Extracted data entries:
━━━━━━━━
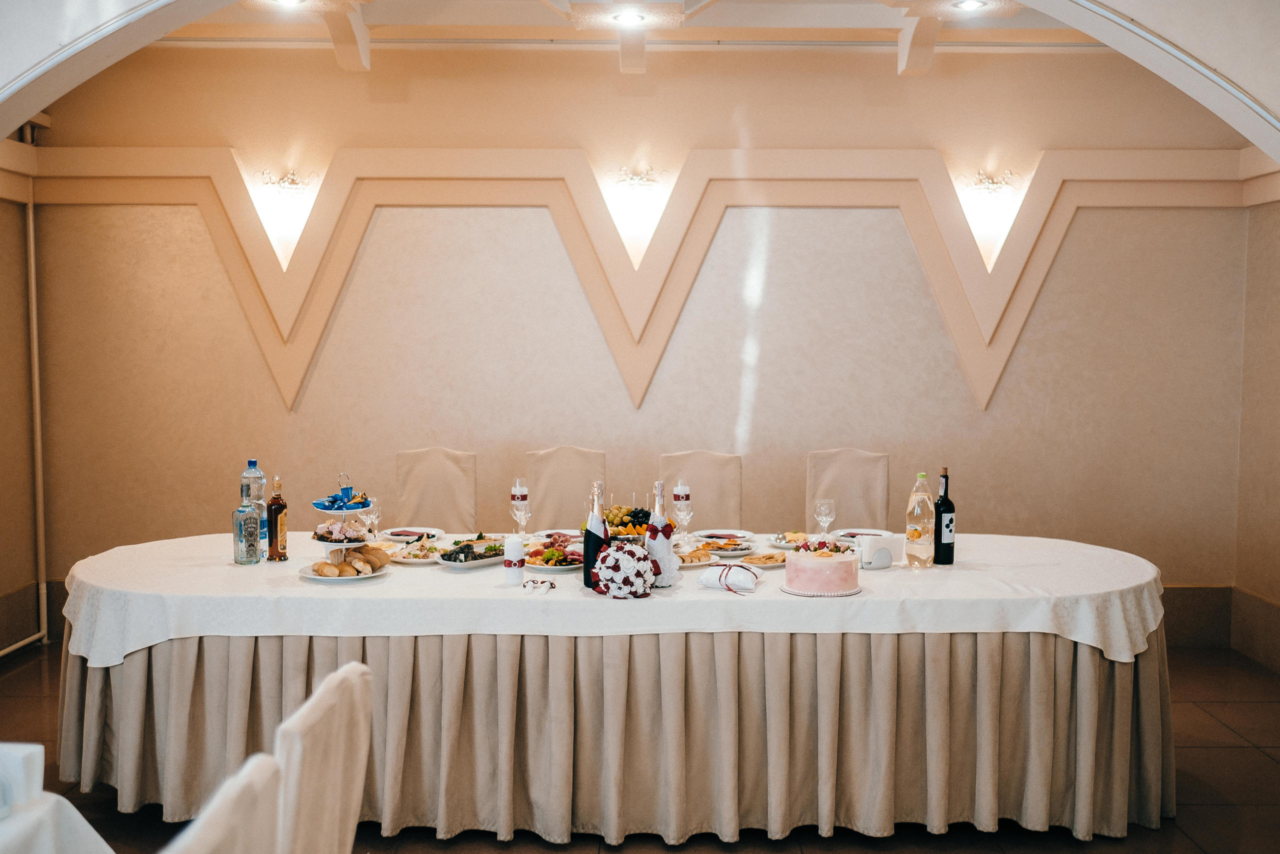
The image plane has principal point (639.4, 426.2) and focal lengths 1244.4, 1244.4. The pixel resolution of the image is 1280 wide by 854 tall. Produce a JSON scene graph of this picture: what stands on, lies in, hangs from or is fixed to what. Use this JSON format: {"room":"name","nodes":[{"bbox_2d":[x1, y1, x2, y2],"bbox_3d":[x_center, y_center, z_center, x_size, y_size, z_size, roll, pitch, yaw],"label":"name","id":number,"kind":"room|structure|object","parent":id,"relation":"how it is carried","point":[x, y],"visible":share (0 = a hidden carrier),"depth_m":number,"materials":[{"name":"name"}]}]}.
{"room":"event hall","nodes":[
{"label":"event hall","id":0,"kind":"room"},
{"bbox_2d":[0,135,46,656],"bbox_3d":[-3.307,-0.367,5.259,0.170,3.158,2.775,0,4,0],"label":"left wall","id":1,"kind":"structure","parent":0,"point":[1,586],"depth_m":6.39,"materials":[{"name":"beige paint"}]},
{"bbox_2d":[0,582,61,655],"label":"baseboard","id":2,"kind":"structure","parent":1,"relation":"attached to","point":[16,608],"depth_m":6.48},
{"bbox_2d":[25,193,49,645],"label":"pipe","id":3,"kind":"object","parent":1,"relation":"attached to","point":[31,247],"visible":0.82,"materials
━━━━━━━━
WHAT THE TASK ASKS -
The records are to be returned verbatim. Skip any picture they contain.

TASK RESPONSE -
The image plane has principal point (639.4, 426.2) and focal lengths 1244.4, 1244.4. The pixel resolution of the image is 1280 wide by 854 tall. Produce a JSON scene graph of this picture: what stands on, lies in, hangs from or is fixed to what. Use this JSON format: {"room":"name","nodes":[{"bbox_2d":[x1, y1, x2, y2],"bbox_3d":[x_center, y_center, z_center, x_size, y_size, z_size, roll, pitch, yaw],"label":"name","id":number,"kind":"room|structure|object","parent":id,"relation":"how it is carried","point":[x, y],"visible":share (0 = a hidden carrier),"depth_m":number,"materials":[{"name":"name"}]}]}.
{"room":"event hall","nodes":[
{"label":"event hall","id":0,"kind":"room"},
{"bbox_2d":[0,135,46,656],"bbox_3d":[-3.307,-0.367,5.259,0.170,3.158,2.775,0,4,0],"label":"left wall","id":1,"kind":"structure","parent":0,"point":[1,586],"depth_m":6.39,"materials":[{"name":"beige paint"}]},
{"bbox_2d":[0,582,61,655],"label":"baseboard","id":2,"kind":"structure","parent":1,"relation":"attached to","point":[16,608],"depth_m":6.48},
{"bbox_2d":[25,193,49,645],"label":"pipe","id":3,"kind":"object","parent":1,"relation":"attached to","point":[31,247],"visible":0.82,"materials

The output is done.